:: MATERIAL SHOWN ::
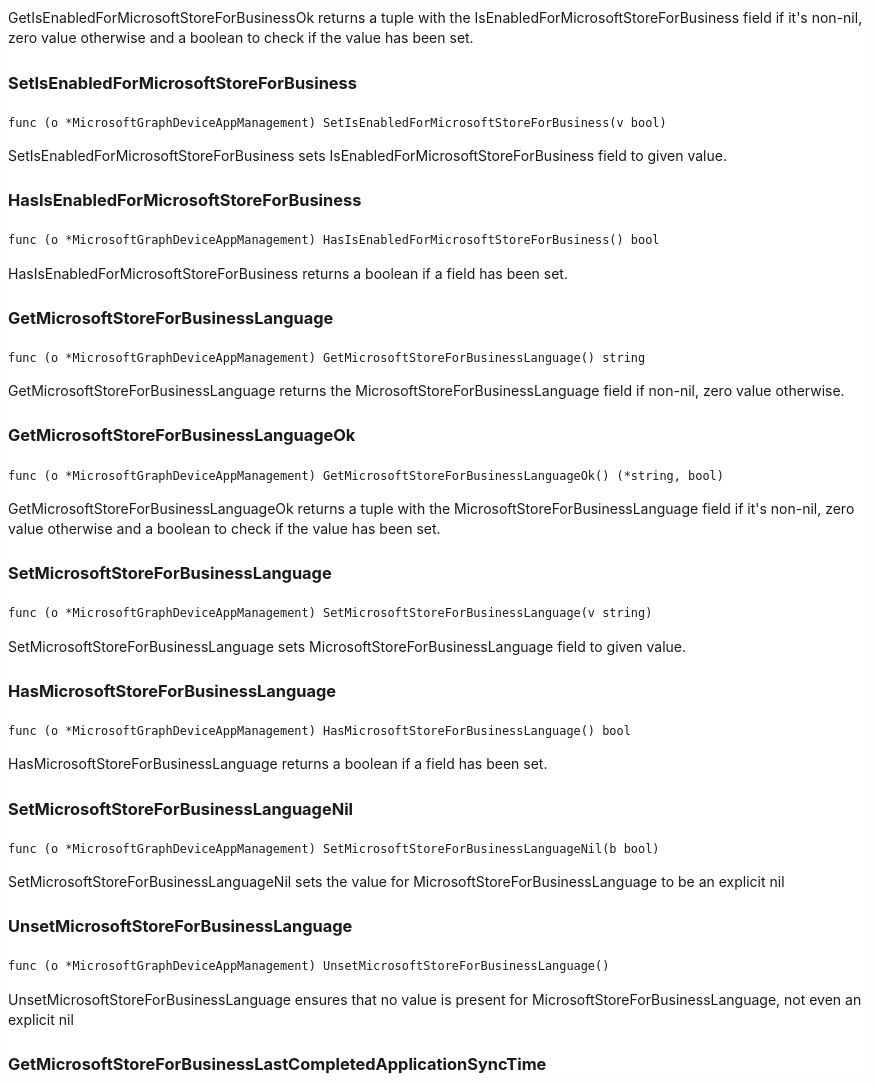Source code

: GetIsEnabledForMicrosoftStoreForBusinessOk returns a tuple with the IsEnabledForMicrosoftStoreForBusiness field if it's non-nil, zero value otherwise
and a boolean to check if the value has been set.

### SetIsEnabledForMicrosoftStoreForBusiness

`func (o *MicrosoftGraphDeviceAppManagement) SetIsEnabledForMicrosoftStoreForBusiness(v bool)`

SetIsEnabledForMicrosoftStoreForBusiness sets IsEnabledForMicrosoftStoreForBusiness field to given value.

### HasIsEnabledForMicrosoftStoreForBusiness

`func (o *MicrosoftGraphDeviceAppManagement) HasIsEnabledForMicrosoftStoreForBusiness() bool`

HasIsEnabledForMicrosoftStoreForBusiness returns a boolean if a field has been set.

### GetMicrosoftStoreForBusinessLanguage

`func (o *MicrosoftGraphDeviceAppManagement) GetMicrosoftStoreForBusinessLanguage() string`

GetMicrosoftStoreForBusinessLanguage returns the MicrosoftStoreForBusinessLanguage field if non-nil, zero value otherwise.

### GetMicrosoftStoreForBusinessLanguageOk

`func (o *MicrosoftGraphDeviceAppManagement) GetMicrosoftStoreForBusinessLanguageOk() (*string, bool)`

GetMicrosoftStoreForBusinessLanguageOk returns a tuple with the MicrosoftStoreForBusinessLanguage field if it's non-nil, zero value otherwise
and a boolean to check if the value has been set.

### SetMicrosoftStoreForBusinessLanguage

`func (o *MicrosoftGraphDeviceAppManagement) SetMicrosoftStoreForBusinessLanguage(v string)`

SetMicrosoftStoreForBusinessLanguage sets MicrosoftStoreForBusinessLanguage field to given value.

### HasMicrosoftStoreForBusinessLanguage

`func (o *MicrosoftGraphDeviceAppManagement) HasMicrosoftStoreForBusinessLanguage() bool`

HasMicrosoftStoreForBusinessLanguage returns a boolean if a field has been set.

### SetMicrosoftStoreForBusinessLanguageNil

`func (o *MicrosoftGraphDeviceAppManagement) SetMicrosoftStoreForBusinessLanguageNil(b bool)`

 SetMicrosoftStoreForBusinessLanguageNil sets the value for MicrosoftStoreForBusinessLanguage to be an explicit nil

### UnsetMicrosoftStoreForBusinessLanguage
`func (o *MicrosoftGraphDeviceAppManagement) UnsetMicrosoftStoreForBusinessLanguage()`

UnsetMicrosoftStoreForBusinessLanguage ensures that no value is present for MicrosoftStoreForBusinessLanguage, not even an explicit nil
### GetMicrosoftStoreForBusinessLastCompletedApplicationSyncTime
:::
:: MATERIAL SHOWN ::
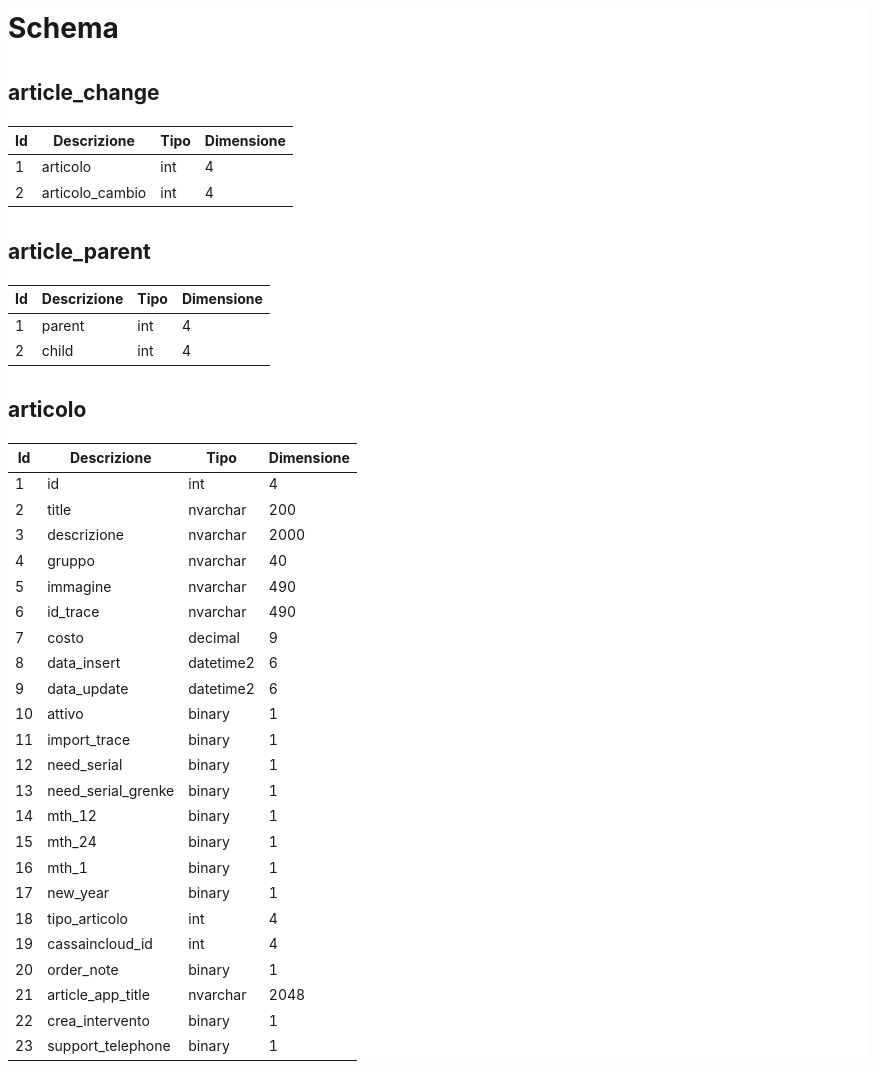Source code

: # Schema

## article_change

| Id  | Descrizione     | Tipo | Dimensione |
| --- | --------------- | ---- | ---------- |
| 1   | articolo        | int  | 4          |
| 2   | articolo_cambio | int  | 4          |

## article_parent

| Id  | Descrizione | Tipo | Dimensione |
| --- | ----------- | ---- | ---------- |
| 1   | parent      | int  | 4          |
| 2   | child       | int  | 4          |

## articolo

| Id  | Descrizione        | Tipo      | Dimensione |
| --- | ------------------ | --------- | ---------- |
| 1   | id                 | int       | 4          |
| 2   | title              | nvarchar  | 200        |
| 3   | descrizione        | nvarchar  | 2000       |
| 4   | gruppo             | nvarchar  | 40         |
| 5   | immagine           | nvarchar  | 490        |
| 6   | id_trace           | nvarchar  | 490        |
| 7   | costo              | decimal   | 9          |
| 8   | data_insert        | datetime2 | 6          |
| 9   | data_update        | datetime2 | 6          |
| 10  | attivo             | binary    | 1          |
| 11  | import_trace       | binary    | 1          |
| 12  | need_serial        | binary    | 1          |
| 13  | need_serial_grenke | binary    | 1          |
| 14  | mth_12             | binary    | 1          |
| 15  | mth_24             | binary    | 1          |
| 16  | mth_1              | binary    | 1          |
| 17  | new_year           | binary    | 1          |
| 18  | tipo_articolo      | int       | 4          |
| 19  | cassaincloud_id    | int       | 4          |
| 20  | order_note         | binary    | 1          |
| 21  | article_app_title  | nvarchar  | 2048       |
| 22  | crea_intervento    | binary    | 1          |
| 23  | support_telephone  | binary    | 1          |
:::
:: MATERIAL SHOWN ::
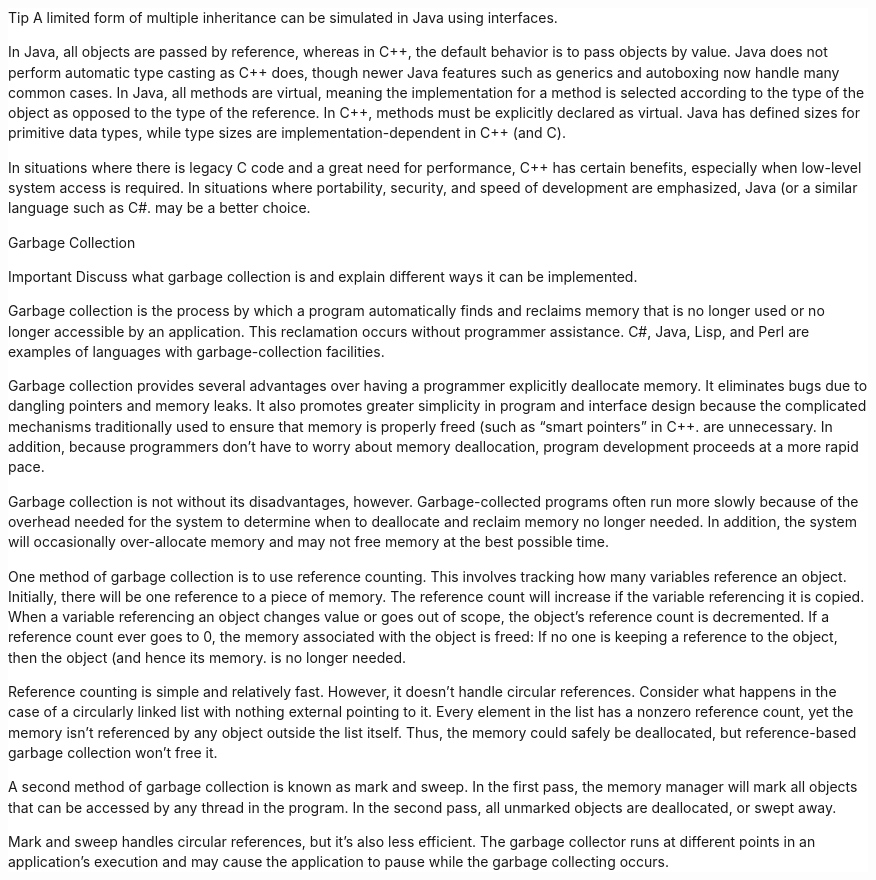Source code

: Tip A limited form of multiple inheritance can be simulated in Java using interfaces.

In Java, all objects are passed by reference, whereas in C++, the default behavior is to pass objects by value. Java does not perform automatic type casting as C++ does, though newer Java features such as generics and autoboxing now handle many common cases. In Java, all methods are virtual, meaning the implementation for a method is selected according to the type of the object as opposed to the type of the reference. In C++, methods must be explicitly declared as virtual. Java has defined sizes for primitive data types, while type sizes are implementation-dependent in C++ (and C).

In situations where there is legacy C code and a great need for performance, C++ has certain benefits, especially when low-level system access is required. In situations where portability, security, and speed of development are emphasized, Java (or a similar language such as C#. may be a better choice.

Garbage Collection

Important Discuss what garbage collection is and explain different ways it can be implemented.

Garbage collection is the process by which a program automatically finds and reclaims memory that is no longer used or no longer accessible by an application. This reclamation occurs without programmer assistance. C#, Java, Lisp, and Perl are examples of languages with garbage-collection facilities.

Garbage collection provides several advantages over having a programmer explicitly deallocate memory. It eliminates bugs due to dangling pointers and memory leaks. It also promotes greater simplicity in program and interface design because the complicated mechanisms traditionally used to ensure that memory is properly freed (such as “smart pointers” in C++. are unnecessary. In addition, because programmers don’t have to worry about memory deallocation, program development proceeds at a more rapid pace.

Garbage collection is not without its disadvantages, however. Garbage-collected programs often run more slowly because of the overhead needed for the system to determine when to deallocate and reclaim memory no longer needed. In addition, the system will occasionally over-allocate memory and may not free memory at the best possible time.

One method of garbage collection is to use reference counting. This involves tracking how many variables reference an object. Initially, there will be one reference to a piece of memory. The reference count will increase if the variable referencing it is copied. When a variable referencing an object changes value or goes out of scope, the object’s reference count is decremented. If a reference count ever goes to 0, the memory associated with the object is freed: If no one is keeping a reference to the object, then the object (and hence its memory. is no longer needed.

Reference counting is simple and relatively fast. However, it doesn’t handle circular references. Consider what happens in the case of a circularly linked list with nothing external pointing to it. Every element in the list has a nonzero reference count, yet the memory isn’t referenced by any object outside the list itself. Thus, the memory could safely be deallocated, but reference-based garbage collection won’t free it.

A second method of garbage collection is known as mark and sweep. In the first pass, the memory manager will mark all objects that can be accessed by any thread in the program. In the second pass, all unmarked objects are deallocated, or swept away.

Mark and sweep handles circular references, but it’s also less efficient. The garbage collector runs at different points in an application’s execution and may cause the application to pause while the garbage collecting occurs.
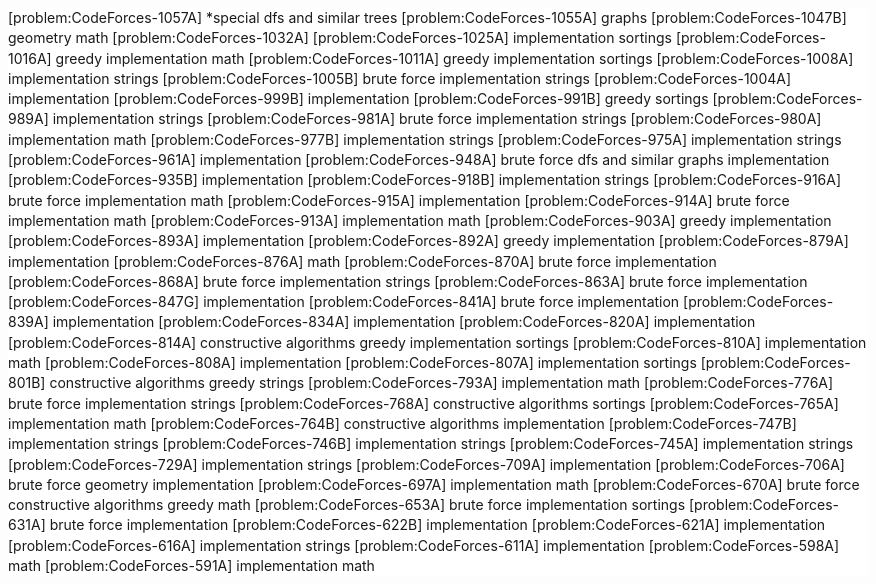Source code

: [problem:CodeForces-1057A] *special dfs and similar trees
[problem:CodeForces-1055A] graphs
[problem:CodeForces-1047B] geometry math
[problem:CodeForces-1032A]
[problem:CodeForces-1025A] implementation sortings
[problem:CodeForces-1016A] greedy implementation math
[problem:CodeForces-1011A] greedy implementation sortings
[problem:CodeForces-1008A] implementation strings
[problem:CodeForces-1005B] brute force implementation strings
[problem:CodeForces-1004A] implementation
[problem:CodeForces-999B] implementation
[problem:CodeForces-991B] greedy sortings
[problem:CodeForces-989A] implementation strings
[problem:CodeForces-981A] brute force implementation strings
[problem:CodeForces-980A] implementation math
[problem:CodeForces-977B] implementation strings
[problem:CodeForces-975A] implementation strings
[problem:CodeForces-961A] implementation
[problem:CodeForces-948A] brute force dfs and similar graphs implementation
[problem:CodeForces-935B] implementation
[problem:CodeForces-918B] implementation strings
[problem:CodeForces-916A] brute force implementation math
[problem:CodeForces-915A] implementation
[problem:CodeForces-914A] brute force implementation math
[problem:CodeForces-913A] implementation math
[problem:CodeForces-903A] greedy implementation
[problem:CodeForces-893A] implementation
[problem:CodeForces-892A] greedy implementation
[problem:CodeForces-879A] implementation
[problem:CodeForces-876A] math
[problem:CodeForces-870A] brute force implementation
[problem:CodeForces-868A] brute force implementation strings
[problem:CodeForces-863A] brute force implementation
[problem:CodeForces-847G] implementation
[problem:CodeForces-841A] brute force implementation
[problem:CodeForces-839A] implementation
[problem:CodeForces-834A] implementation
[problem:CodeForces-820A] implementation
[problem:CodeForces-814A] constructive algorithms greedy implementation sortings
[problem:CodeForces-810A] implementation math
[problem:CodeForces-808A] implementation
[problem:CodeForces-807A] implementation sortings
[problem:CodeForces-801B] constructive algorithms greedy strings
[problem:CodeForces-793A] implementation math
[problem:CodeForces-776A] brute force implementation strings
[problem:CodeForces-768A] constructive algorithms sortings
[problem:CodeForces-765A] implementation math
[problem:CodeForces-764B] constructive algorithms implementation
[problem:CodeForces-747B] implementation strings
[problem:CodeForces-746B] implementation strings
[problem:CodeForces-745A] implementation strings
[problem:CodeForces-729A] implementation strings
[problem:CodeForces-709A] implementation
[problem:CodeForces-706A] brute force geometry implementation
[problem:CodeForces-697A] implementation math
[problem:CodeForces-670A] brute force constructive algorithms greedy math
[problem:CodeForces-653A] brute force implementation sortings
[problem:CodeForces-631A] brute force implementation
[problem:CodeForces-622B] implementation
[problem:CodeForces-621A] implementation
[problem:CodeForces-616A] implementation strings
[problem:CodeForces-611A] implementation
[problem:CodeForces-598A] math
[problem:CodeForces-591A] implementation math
:::
After locating the line holding "[problem:CodeForces-876A] math" above, output exactly that line and every line after it through the line holding "[problem:CodeForces-591A] implementation math". Include nothing else.

[problem:CodeForces-876A] math
[problem:CodeForces-870A] brute force implementation
[problem:CodeForces-868A] brute force implementation strings
[problem:CodeForces-863A] brute force implementation
[problem:CodeForces-847G] implementation
[problem:CodeForces-841A] brute force implementation
[problem:CodeForces-839A] implementation
[problem:CodeForces-834A] implementation
[problem:CodeForces-820A] implementation
[problem:CodeForces-814A] constructive algorithms greedy implementation sortings
[problem:CodeForces-810A] implementation math
[problem:CodeForces-808A] implementation
[problem:CodeForces-807A] implementation sortings
[problem:CodeForces-801B] constructive algorithms greedy strings
[problem:CodeForces-793A] implementation math
[problem:CodeForces-776A] brute force implementation strings
[problem:CodeForces-768A] constructive algorithms sortings
[problem:CodeForces-765A] implementation math
[problem:CodeForces-764B] constructive algorithms implementation
[problem:CodeForces-747B] implementation strings
[problem:CodeForces-746B] implementation strings
[problem:CodeForces-745A] implementation strings
[problem:CodeForces-729A] implementation strings
[problem:CodeForces-709A] implementation
[problem:CodeForces-706A] brute force geometry implementation
[problem:CodeForces-697A] implementation math
[problem:CodeForces-670A] brute force constructive algorithms greedy math
[problem:CodeForces-653A] brute force implementation sortings
[problem:CodeForces-631A] brute force implementation
[problem:CodeForces-622B] implementation
[problem:CodeForces-621A] implementation
[problem:CodeForces-616A] implementation strings
[problem:CodeForces-611A] implementation
[problem:CodeForces-598A] math
[problem:CodeForces-591A] implementation math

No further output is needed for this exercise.